Change implications: Each custom column in a TSV file must be described with at least a free-text entry in the corresponding JSON file.

Dataset metadata

The Metadata Specification outlines ANC's metadata policy, including sources and dissemination channels. To ensure automated metadata dissemination and to meet DOI generation requirements, certain minimum metadata requirements must be met.

The following files must be present:

  • ./README.md: Describing the dataset.
  • ./CITATION.cff: Including at least title and authors.
  • ./dataset_description.json: Including the keys "Name", "BIDSVersion", "HEDVersion", and "DatasetType".

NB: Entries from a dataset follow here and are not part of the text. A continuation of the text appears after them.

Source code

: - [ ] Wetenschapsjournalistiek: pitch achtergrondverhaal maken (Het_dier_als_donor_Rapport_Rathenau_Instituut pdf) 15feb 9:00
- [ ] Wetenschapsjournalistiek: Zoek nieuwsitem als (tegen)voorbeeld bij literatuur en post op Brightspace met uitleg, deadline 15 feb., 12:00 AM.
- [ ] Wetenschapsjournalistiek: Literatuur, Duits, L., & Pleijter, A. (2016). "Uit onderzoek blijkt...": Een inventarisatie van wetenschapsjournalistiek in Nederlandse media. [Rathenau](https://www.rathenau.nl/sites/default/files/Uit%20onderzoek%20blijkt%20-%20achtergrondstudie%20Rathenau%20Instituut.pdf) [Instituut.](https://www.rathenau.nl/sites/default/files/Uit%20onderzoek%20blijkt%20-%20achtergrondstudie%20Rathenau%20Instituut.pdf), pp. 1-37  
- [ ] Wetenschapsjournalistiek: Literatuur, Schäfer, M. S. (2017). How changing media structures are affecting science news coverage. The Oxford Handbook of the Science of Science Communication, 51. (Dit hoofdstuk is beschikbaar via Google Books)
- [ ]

Templates and guidelines for these files are available in each dataset project upon creation.

Session directories

Every dataset must include at least one session directory for each subject, even if no separate sessions exist. This structure simplifies software development and enhances automated dataset handling processes.

Subject information

Datasets must include ./participants.tsv and ./participants.json files, containing at least the participant_id column to store identifiers for all participants in the study. Demographic data such as age and sex should also be stored in these files, as this information is used to index and query datasets by demographic attributes.

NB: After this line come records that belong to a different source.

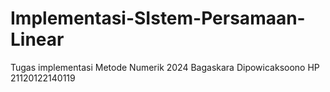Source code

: # Implementasi-SIstem-Persamaan-Linear
Tugas implementasi Metode Numerik 2024 Bagaskara Dipowicaksoono HP 21120122140119
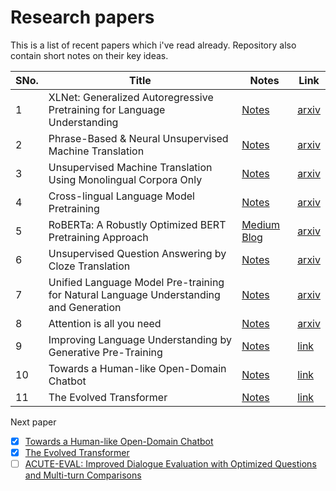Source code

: # Research papers

This is a list of recent papers which i've read already. Repository also contain short notes on their key ideas.

|  SNo. | Title |  Notes  |  Link  |
|--|--|--|--|
| 1  | XLNet: Generalized Autoregressive Pretraining for Language Understanding  |   [Notes](notes/XLNet.md)  | [arxiv](https://arxiv.org/abs/1906.08237) |
| 2 | Phrase-Based & Neural Unsupervised Machine Translation |   [Notes](notes/phrase-based-translation.md)   | [arxiv](https://arxiv.org/abs/1804.07755) |
| 3 | Unsupervised Machine Translation Using Monolingual Corpora Only | [Notes](notes/monolingual-translation.md)  | [arxiv](https://arxiv.org/abs/1711.00043) |
| 4 | Cross-lingual Language Model Pretraining |  [Notes](notes/XLM.md)  | [arxiv](https://arxiv.org/abs/1901.07291) |
| 5 | RoBERTa: A Robustly Optimized BERT Pretraining Approach |   [Medium Blog](https://towardsdatascience.com/robustly-optimized-bert-pretraining-approaches-537dc66522dd) | [arxiv](https://arxiv.org/abs/1907.11692) |
| 6 | Unsupervised Question Answering by Cloze Translation |  [Notes](notes/cloze-translation.md) | [arxiv](https://arxiv.org/abs/1906.04980) |
| 7 | Unified Language Model Pre-training for Natural Language Understanding and Generation | [Notes](notes/UNILM.md)  | [arxiv](https://arxiv.org/abs/1905.03197) |
| 8 | Attention is all you need | [Notes](notes/Attention-Is-All-You-Need.md)  | [arxiv](https://arxiv.org/abs/1706.03762) |
| 9 | Improving Language Understanding by Generative Pre-Training | [Notes](notes/gpt.md)  | [link](https://s3-us-west-2.amazonaws.com/openai-assets/research-covers/language-unsupervised/language_understanding_paper.pdf) |
| 10 | Towards a Human-like Open-Domain Chatbot | [Notes](notes/meena.md)  | [link](https://arxiv.org/abs/2001.09977) |
| 11 | The Evolved Transformer | [Notes](evolved-transformer.md)  | [link](https://arxiv.org/abs/1901.11117) |

Next paper
 - [x] [Towards a Human-like Open-Domain Chatbot](https://arxiv.org/abs/2001.09977)
 - [x] [The Evolved Transformer](https://arxiv.org/abs/1901.11117)
 - [ ] [ACUTE-EVAL: Improved Dialogue Evaluation with Optimized Questions and Multi-turn Comparisons](https://arxiv.org/abs/1909.03087)
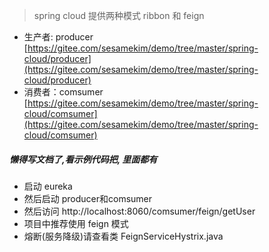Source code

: > spring cloud 提供两种模式 ribbon 和 feign
- 生产者: producer [https://gitee.com/sesamekim/demo/tree/master/spring-cloud/producer](https://gitee.com/sesamekim/demo/tree/master/spring-cloud/producer)
- 消费者：comsumer [https://gitee.com/sesamekim/demo/tree/master/spring-cloud/comsumer](https://gitee.com/sesamekim/demo/tree/master/spring-cloud/comsumer)

##### 懒得写文档了,看示例代码把, 里面都有
- 启动 eureka
- 然后启动 producer和comsumer
- 然后访问 http://localhost:8060/comsumer/feign/getUser
- 项目中推荐使用 feign 模式
- 熔断(服务降级)请查看类 FeignServiceHystrix.java
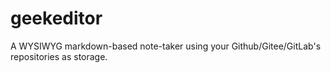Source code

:# geekeditor
A WYSIWYG markdown-based note-taker using your Github/Gitee/GitLab's repositories as storage.
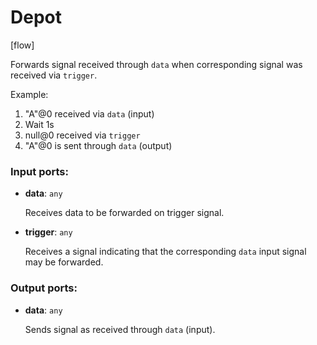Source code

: # Depot

[flow]

Forwards signal received through `data` when corresponding signal was received via `trigger`.

Example:
1. "A"@0 received via `data` (input)
2. Wait 1s
3. null@0 received via `trigger`
4. "A"@0 is sent through `data` (output)

### Input ports:

* __data__: `any`

    Receives data to be forwarded on trigger signal.


* __trigger__: `any`

    Receives a signal indicating that the corresponding `data` input signal may be forwarded.

### Output ports:

* __data__: `any`

    Sends signal as received through `data` (input).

Templates and guidelines for these files are available in each dataset project upon creation.

Task experiments

Datasets from task-based experiments across all modalities must include detailed event files.

Additionally, in the root directory (./) of the dataset, there must be one JSON file for each task, which provides detailed descriptions of all columns in the corresponding event TSV files.

For more details on formatting and planning studies with comprehensive event files, refer to the task experiment guidelines.

To increase interoperability, ANC strongly recommends annotating the events using the Hierarchical Event Descriptor (HED) standard.

Questionnaire data

Phenotypic data must adhere to the BIDS specification.

Some common use cases are not covered by BIDS. The table below provides ANC-recommended solutions for these cases. Adhering to these recommendations ensures that any future standard developments can be applied automatically.

Issue Error cause Solution
Pre-screening data BIDS validator errors occur if any participant_id in the <measurement-tool>.tsv file does not match one of the sub- directories. Store phenotypic data for participants without imaging data in the ./phenotype/extra subdirectory and add this directory to the .bidsignore file.
Varying questionnaires across subjects (e.g., study dropouts) BIDS validator errors occur if the dataset subjects (based on ./sub- directories) do not match the participant_id in the <measurement-tool>.tsv file. Add missing participant_id entries to the <measurement_tool>.tsv file, with n/a values.
Longitudinal data BIDS specification does not cover repeated phenotypic measures. Add the _ses- label to the <measurement-tool>.tsv file name (e.g., <measurement-tool_ses-1>.tsv, <measurement-tool_ses-2>.tsv).

Further developments related to storing phenotypic data in BIDS are being tracked in BIDS Extension Proposal 36 (BEP 36): Phenotypic Data Guidelines.